(Stored records)
* * * *
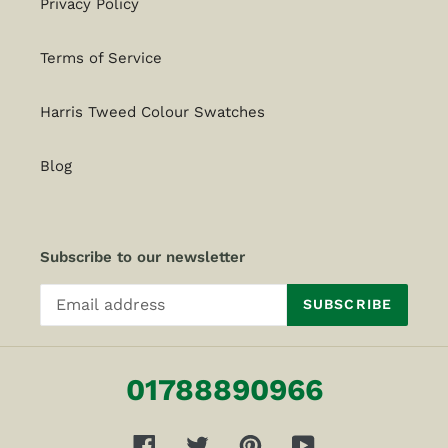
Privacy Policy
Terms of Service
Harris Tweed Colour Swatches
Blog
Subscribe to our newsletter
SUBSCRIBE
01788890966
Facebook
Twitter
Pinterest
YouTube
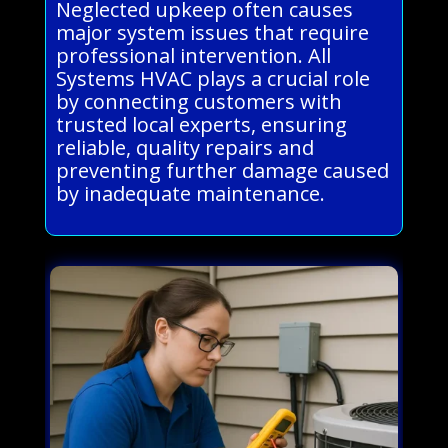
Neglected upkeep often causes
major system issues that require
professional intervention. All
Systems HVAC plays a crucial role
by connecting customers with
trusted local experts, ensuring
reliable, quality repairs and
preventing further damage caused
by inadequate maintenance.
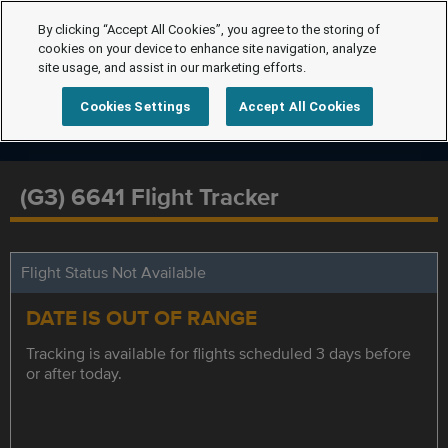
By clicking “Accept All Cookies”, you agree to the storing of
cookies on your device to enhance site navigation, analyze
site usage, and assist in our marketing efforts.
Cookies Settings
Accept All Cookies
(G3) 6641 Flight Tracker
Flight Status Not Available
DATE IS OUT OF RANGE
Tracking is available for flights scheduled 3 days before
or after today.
* * * *
TASK DETAILS ▸ Repeat every line of text in the listing above word for word, leaving out the pictures.

OUTPUT OF THE TASK ▸
Privacy Policy
Terms of Service
Harris Tweed Colour Swatches
Blog
Subscribe to our newsletter
SUBSCRIBE
01788890966
Facebook
Twitter
Pinterest
YouTube
Neglected upkeep often causes
major system issues that require
professional intervention. All
Systems HVAC plays a crucial role
by connecting customers with
trusted local experts, ensuring
reliable, quality repairs and
preventing further damage caused
by inadequate maintenance.
By clicking “Accept All Cookies”, you agree to the storing of
cookies on your device to enhance site navigation, analyze
site usage, and assist in our marketing efforts.
Cookies Settings
Accept All Cookies
(G3) 6641 Flight Tracker
Flight Status Not Available
DATE IS OUT OF RANGE
Tracking is available for flights scheduled 3 days before
or after today.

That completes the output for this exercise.